When did it become apparent to you that we were in trouble in commercial real estate?
It wasn’t obvious until the middle of 2007 that it was going to end badly. I realized it with the Blackstone purchase of EOP (Equity Office Properties Trust) and the flip out to multiple investors and the same products changing hands multiple times for rising prices each time. People were betting on cap-rate compression and didn’t focus on operations. Going forward, operations will be the key. I don’t see rents rising and cap rates falling for a long time.
What is happening with new originations?
There are very few, and the box is very tight for what you can do. Recently the life-insurance companies have stepped up a bit and are looking for plain-vanilla deals with best-in-class borrowers and real estate. They want only stabilized assets in major metropolitan markets. Rates on 10-year money are between 7 percent and 8 percent, and leverage is 55 percent to 60 percent. Regional and community banks are focused more on the strength of the borrower than the real estate and are providing three- to five-year terms.
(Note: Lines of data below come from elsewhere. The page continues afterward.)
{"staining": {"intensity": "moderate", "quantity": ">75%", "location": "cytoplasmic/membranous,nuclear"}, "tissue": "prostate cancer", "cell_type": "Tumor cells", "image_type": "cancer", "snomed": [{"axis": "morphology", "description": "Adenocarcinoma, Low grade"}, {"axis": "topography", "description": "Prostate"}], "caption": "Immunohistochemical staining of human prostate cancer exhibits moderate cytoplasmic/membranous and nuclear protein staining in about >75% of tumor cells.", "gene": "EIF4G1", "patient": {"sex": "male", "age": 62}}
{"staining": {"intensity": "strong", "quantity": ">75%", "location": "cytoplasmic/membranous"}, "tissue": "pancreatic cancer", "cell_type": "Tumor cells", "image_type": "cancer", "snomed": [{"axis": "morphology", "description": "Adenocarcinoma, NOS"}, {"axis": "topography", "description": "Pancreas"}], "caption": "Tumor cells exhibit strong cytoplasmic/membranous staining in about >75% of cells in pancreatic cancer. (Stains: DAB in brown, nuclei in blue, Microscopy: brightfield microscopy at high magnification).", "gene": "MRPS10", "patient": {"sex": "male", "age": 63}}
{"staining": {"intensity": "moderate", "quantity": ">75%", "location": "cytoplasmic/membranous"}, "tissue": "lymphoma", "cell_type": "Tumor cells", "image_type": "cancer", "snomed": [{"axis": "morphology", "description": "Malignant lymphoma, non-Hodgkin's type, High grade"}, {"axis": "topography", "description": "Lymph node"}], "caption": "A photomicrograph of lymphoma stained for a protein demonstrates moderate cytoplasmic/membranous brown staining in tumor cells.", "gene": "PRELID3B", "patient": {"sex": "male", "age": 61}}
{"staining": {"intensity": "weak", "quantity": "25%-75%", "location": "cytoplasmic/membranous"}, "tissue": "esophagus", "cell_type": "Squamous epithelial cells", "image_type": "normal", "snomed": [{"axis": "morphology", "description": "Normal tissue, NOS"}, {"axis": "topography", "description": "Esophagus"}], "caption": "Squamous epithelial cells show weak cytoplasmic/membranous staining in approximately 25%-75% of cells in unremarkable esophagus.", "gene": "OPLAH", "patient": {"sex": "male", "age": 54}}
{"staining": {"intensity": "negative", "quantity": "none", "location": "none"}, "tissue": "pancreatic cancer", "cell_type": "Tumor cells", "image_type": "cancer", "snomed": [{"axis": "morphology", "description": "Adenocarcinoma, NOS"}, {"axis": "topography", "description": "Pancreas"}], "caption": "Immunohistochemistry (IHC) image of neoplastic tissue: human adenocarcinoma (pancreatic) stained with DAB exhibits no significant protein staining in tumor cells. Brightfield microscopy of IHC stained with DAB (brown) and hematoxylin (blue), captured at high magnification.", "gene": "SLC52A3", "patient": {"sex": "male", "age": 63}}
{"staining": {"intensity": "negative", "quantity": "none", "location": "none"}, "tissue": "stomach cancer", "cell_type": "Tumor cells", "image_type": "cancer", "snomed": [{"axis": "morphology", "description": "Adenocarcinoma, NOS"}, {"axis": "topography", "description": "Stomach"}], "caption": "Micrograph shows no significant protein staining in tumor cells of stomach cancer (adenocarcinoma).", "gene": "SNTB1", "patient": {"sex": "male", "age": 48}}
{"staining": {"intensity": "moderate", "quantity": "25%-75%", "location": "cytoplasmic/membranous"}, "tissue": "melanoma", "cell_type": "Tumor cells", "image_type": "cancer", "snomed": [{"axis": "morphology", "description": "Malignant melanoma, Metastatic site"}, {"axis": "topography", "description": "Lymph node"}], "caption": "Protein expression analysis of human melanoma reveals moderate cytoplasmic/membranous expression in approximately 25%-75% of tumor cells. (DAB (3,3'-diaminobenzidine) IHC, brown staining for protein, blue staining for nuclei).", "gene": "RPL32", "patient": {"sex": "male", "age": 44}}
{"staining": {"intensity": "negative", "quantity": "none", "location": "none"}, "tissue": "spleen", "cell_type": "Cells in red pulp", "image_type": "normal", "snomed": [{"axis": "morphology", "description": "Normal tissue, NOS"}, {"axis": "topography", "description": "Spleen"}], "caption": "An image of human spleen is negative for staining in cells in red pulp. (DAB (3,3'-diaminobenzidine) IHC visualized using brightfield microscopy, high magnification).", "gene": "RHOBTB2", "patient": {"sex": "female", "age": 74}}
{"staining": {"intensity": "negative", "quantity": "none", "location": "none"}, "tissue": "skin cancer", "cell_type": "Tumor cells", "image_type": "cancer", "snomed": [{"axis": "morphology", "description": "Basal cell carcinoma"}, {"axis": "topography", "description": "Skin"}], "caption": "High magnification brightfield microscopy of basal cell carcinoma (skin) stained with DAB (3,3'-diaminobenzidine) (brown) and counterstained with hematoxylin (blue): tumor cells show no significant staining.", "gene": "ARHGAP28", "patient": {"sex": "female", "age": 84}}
But they want very liquid borrowers, best-in-class assets and recourse.
Will people who have given back their properties or not paid debts suffer long term?
Short term, yes, long term, I don’t think so. I know many excellent operators who have lost assets and filed bankruptcy in previous cycles only to come roaring back. Investing is risky, especially in the Bay Area, where the highs are very high and the lows are very low. It’s all timing. You could have done everything right in the last cycle and still gotten burned. If you sold in the first quarter of 2007 you are a hero, but most people did not. While a correction was obvious, nobody foresaw the magnitude of what was coming.